- _Goal of the exercise_: The result should be all the records, exact and complete, without a single picture.

(Records contained in a dataset)
'''

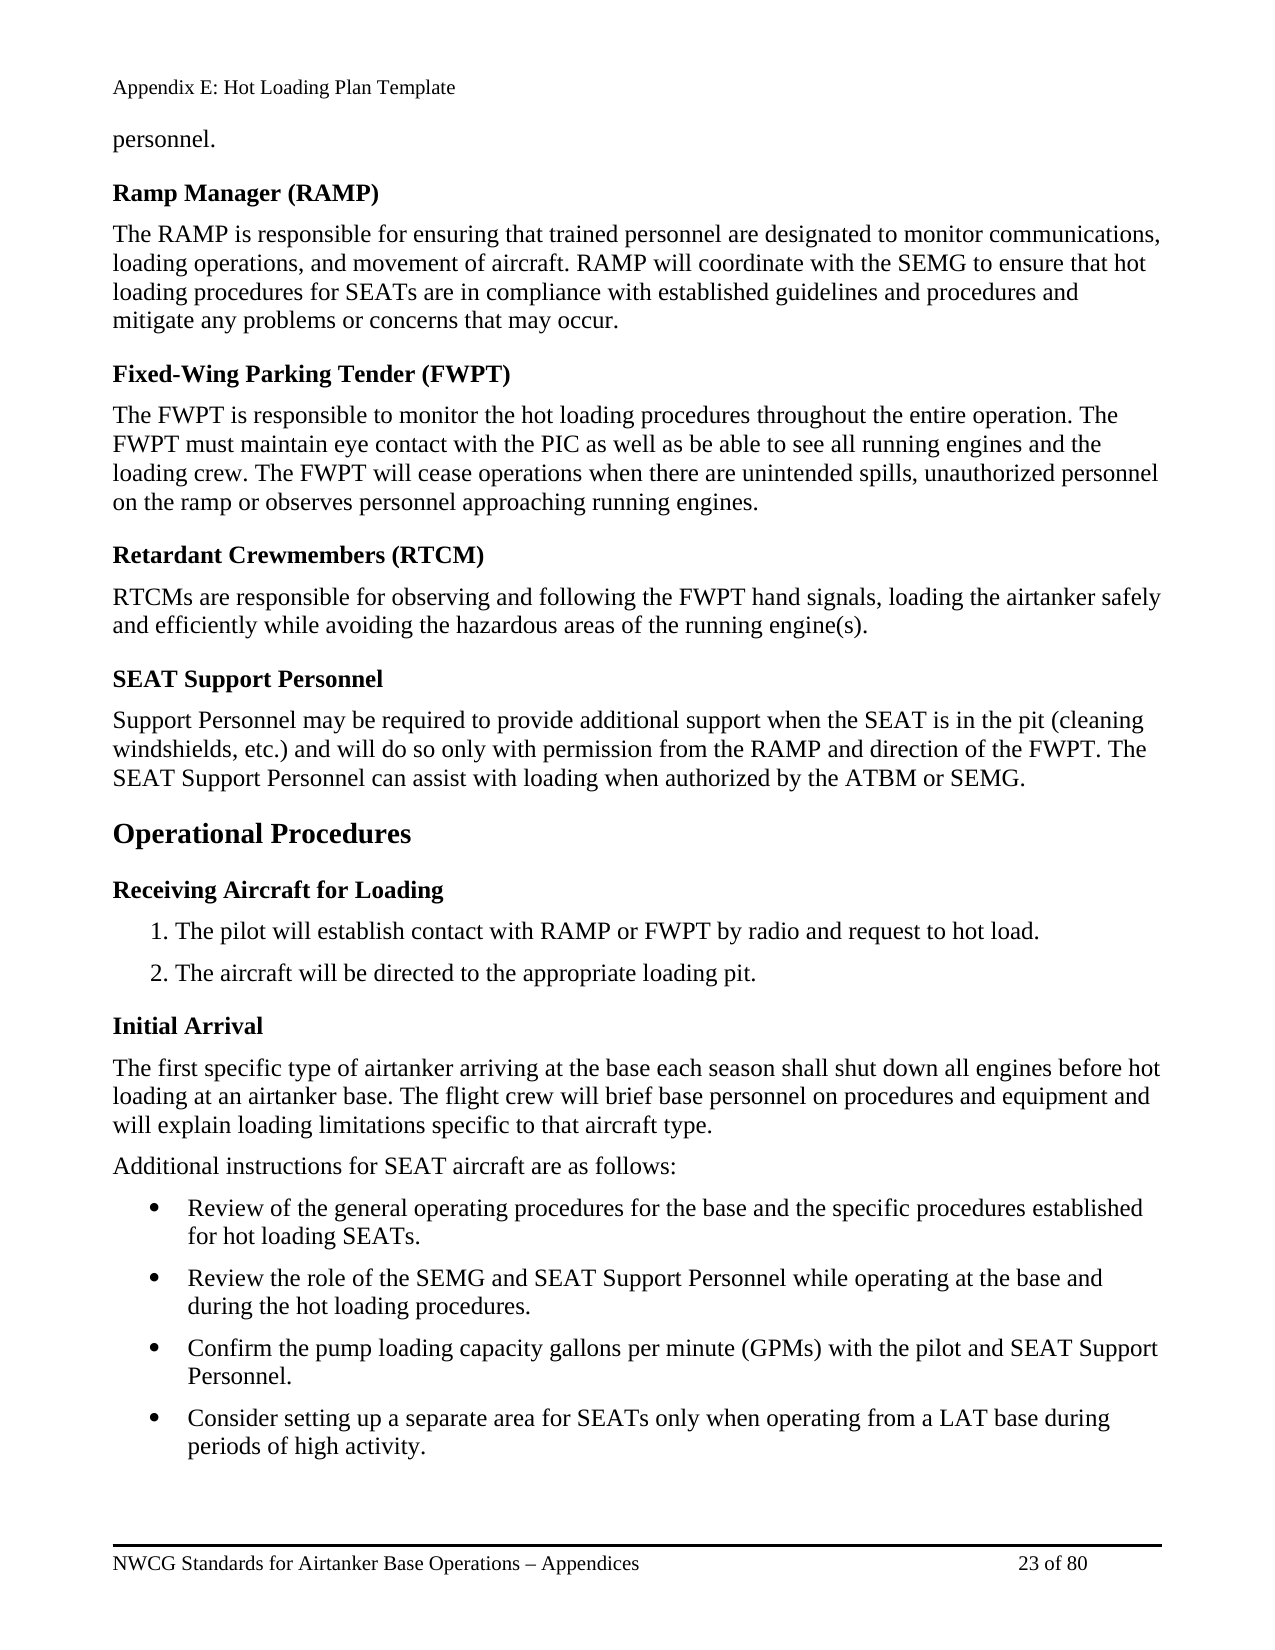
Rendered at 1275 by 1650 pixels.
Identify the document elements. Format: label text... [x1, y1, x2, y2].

subtitle Ramp Manager (RAMP) [112, 178, 1162, 207]
text The FWPT is responsible to monitor the hot loading procedures throughout the entire operation. The FWPT must maintain eye contact with the PIC as well as be able to see all running engines and the loading crew. The FWPT will cease operations when there are unintended spills, unauthorized personnel on the ramp or observes personnel approaching running engines. [112, 400, 1162, 515]
subtitle Receiving Aircraft for Loading [112, 875, 1162, 904]
list Consider setting up a separate area for SEATs only when operating from a LAT base during periods of high activity. [150, 1403, 1162, 1460]
subtitle Initial Arrival [112, 1011, 1162, 1040]
list 2. The aircraft will be directed to the appropriate loading pit. [150, 958, 1162, 986]
list Review the role of the SEMG and SEAT Support Personnel while operating at the base and during the hot loading procedures. [150, 1263, 1162, 1320]
subtitle SEAT Support Personnel [112, 664, 1162, 693]
text The RAMP is responsible for ensuring that trained personnel are designated to monitor communications, loading operations, and movement of aircraft. RAMP will coordinate with the SEMG to ensure that hot loading procedures for SEATs are in compliance with established guidelines and procedures and mitigate any problems or concerns that may occur. [112, 219, 1162, 334]
text Additional instructions for SEAT aircraft are as follows: [112, 1151, 1162, 1180]
list Review of the general operating procedures for the base and the specific procedures established for hot loading SEATs. [150, 1193, 1162, 1250]
text The first specific type of airtanker arriving at the base each season shall shut down all engines before hot loading at an airtanker base. The flight crew will brief base personnel on procedures and equipment and will explain loading limitations specific to that aircraft type. [112, 1053, 1162, 1139]
list Confirm the pump loading capacity gallons per minute (GPMs) with the pilot and SEAT Support Personnel. [150, 1333, 1162, 1390]
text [112, 124, 1162, 153]
subtitle Fixed-Wing Parking Tender (FWPT) [112, 359, 1162, 388]
subtitle Operational Procedures [112, 817, 1162, 850]
text RTCMs are responsible for observing and following the FWPT hand signals, loading the airtanker safely and efficiently while avoiding the hazardous areas of the running engine(s). [112, 582, 1162, 639]
text Support Personnel may be required to provide additional support when the SEAT is in the pit (cleaning windshields, etc.) and will do so only with permission from the RAMP and direction of the FWPT. The SEAT Support Personnel can assist with loading when authorized by the ATBM or SEMG. [112, 705, 1162, 792]
list 1. The pilot will establish contact with RAMP or FWPT by radio and request to hot load. [150, 916, 1162, 945]
subtitle Retardant Crewmembers (RTCM) [112, 540, 1162, 569]
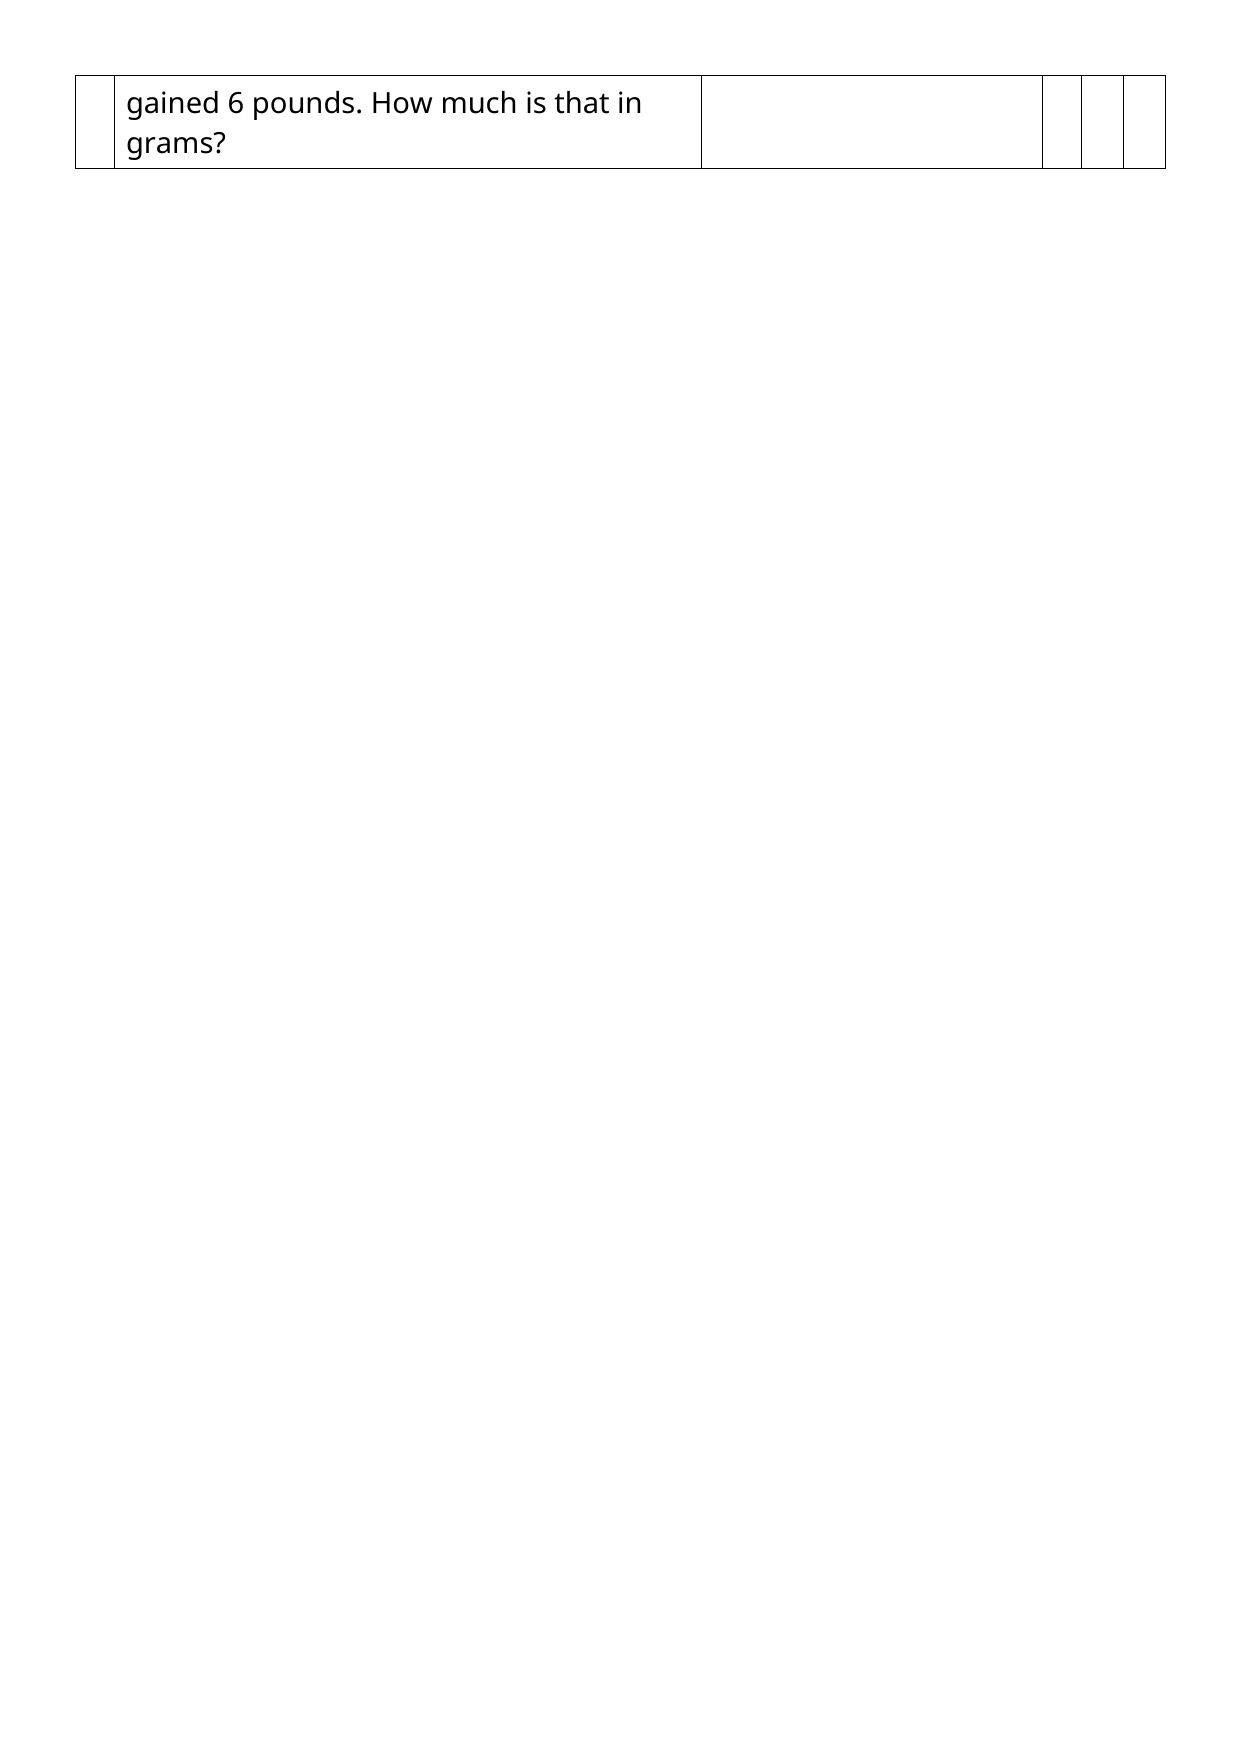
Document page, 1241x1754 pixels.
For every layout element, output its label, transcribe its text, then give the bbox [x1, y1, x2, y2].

'''

- _Your solution_:
Rendered at 1275 by 1650 pixels.
Identify the document elements. Format: label text... [x1, y1, x2, y2].

subtitle Ramp Manager (RAMP) [112, 178, 1162, 207]
text The FWPT is responsible to monitor the hot loading procedures throughout the entire operation. The FWPT must maintain eye contact with the PIC as well as be able to see all running engines and the loading crew. The FWPT will cease operations when there are unintended spills, unauthorized personnel on the ramp or observes personnel approaching running engines. [112, 400, 1162, 515]
subtitle Receiving Aircraft for Loading [112, 875, 1162, 904]
list Consider setting up a separate area for SEATs only when operating from a LAT base during periods of high activity. [150, 1403, 1162, 1460]
subtitle Initial Arrival [112, 1011, 1162, 1040]
list 2. The aircraft will be directed to the appropriate loading pit. [150, 958, 1162, 986]
list Review the role of the SEMG and SEAT Support Personnel while operating at the base and during the hot loading procedures. [150, 1263, 1162, 1320]
subtitle SEAT Support Personnel [112, 664, 1162, 693]
text The RAMP is responsible for ensuring that trained personnel are designated to monitor communications, loading operations, and movement of aircraft. RAMP will coordinate with the SEMG to ensure that hot loading procedures for SEATs are in compliance with established guidelines and procedures and mitigate any problems or concerns that may occur. [112, 219, 1162, 334]
text Additional instructions for SEAT aircraft are as follows: [112, 1151, 1162, 1180]
list Review of the general operating procedures for the base and the specific procedures established for hot loading SEATs. [150, 1193, 1162, 1250]
text The first specific type of airtanker arriving at the base each season shall shut down all engines before hot loading at an airtanker base. The flight crew will brief base personnel on procedures and equipment and will explain loading limitations specific to that aircraft type. [112, 1053, 1162, 1139]
list Confirm the pump loading capacity gallons per minute (GPMs) with the pilot and SEAT Support Personnel. [150, 1333, 1162, 1390]
text [112, 124, 1162, 153]
subtitle Fixed-Wing Parking Tender (FWPT) [112, 359, 1162, 388]
subtitle Operational Procedures [112, 817, 1162, 850]
text RTCMs are responsible for observing and following the FWPT hand signals, loading the airtanker safely and efficiently while avoiding the hazardous areas of the running engine(s). [112, 582, 1162, 639]
text Support Personnel may be required to provide additional support when the SEAT is in the pit (cleaning windshields, etc.) and will do so only with permission from the RAMP and direction of the FWPT. The SEAT Support Personnel can assist with loading when authorized by the ATBM or SEMG. [112, 705, 1162, 792]
list 1. The pilot will establish contact with RAMP or FWPT by radio and request to hot load. [150, 916, 1162, 945]
subtitle Retardant Crewmembers (RTCM) [112, 540, 1162, 569]
Document page, 1241x1754 pixels.
For every layout element, output its label, transcribe its text, then give the bbox [x1, y1, x2, y2].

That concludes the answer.